» Exercise description: Pick every line from the data below that contains the string "specific" and copy it.

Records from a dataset

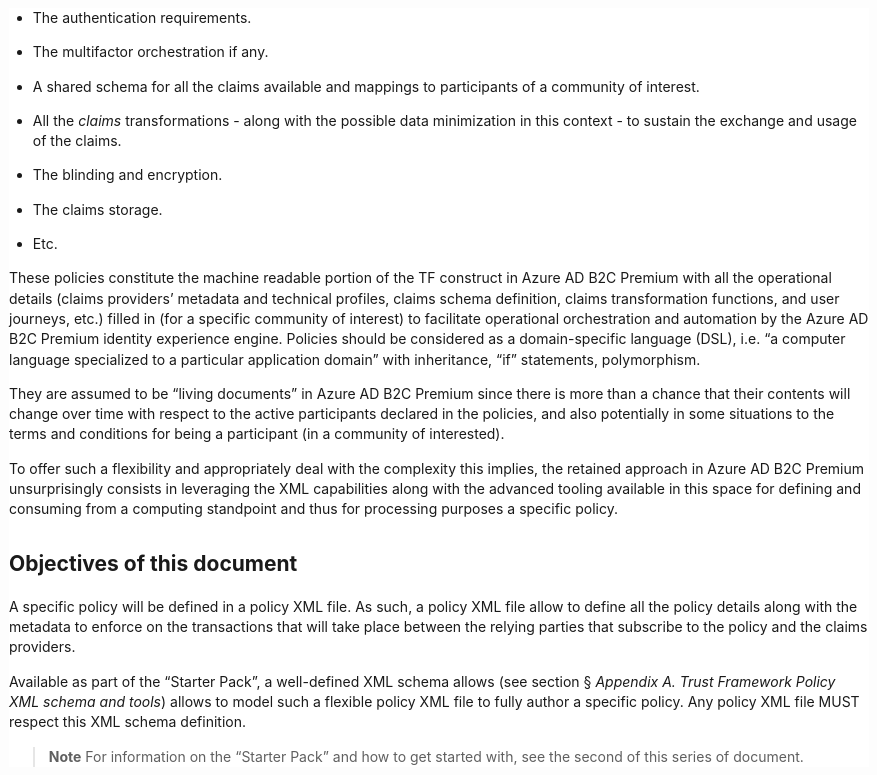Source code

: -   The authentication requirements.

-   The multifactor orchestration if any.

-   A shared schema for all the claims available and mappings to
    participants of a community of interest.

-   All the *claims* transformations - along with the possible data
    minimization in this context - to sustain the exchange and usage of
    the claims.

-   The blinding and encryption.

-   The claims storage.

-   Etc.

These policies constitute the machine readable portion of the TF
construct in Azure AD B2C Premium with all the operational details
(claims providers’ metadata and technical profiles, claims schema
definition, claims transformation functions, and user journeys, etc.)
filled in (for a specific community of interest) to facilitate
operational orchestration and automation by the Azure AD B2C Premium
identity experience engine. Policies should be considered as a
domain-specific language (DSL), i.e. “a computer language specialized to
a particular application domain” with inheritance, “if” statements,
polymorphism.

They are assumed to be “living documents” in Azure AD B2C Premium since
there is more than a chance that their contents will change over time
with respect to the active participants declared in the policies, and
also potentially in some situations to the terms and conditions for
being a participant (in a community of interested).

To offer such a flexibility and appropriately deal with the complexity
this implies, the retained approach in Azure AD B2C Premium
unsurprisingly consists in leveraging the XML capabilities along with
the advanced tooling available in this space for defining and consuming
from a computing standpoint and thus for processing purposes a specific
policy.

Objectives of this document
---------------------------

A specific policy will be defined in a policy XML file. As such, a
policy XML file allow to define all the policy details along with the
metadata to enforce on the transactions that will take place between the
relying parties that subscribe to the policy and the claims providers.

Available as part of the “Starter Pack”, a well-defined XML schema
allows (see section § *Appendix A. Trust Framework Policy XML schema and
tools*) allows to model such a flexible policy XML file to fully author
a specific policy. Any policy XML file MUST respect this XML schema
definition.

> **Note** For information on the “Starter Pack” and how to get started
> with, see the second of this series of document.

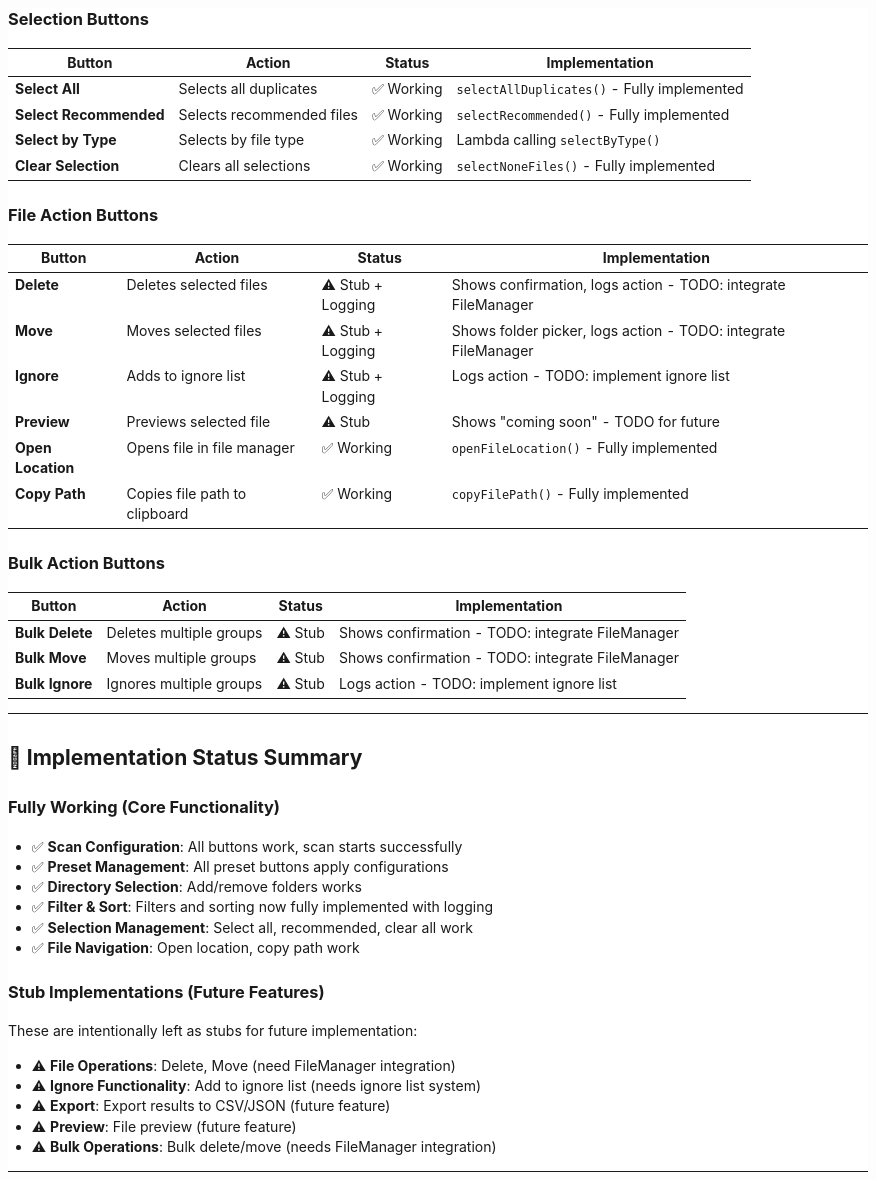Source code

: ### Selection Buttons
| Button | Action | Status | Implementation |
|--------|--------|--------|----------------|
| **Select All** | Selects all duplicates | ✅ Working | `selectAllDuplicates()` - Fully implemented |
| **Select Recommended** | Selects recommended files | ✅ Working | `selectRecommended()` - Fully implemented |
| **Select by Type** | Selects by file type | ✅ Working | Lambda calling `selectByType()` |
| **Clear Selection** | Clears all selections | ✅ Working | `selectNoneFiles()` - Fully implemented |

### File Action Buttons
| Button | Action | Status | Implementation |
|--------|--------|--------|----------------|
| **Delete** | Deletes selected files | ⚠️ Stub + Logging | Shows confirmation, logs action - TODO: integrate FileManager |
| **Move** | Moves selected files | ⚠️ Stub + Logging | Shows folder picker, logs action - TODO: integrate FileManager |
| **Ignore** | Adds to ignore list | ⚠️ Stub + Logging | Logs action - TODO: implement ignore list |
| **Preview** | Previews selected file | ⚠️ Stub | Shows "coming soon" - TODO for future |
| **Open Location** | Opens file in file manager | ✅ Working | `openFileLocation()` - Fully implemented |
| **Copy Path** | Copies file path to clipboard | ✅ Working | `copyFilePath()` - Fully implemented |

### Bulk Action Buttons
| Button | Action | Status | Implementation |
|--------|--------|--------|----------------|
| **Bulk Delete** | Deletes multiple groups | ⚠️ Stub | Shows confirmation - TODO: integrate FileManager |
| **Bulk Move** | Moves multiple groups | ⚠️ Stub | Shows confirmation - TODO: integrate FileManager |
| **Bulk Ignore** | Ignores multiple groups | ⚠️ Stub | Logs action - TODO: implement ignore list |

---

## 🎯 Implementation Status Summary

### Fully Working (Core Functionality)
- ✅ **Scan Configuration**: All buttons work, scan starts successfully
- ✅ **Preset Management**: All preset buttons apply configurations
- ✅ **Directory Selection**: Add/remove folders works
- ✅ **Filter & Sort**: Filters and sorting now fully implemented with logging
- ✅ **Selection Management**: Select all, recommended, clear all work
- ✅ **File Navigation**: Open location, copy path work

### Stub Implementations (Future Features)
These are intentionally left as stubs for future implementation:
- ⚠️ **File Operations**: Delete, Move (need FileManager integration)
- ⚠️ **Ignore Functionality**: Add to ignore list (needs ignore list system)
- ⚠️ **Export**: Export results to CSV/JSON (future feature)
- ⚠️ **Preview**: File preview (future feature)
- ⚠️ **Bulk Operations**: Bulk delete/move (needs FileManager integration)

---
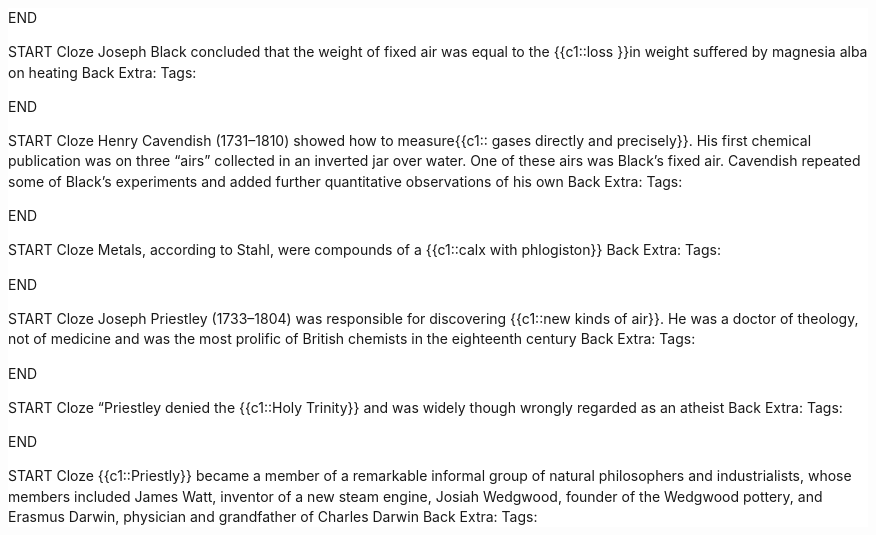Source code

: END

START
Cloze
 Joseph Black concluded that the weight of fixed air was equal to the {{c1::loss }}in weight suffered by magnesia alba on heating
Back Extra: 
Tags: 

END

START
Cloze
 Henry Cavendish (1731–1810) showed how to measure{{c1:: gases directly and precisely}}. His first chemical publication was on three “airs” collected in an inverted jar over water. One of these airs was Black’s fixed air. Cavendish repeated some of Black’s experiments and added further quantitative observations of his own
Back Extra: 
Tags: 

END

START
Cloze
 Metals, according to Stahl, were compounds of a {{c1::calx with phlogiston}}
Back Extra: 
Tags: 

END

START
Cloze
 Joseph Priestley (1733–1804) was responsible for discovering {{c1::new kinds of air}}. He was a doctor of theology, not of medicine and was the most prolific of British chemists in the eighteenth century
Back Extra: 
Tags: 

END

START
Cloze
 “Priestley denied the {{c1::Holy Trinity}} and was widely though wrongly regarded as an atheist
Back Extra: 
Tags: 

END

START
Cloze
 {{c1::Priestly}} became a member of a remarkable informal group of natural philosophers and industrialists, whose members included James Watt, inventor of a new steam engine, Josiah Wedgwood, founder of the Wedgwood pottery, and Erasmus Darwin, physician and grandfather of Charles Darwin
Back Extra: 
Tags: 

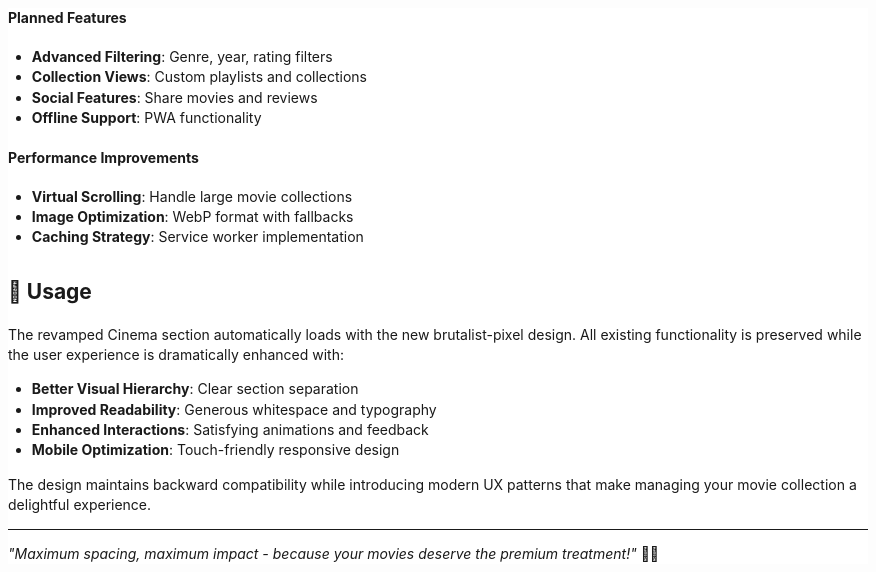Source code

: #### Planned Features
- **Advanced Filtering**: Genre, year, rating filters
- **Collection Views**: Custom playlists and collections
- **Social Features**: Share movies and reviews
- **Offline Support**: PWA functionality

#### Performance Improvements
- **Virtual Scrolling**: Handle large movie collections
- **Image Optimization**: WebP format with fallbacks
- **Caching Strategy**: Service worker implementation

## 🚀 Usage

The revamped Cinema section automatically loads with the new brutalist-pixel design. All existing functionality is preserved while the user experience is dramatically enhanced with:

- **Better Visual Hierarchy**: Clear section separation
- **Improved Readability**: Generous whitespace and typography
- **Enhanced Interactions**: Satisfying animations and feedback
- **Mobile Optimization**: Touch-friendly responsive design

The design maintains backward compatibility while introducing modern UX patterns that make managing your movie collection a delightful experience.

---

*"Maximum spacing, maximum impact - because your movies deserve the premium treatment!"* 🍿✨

» The completed task:
filled in (for a specific community of interest) to facilitate
domain-specific language (DSL), i.e. “a computer language specialized to
from a computing standpoint and thus for processing purposes a specific
A specific policy will be defined in a policy XML file. As such, a
a specific policy. Any policy XML file MUST respect this XML schema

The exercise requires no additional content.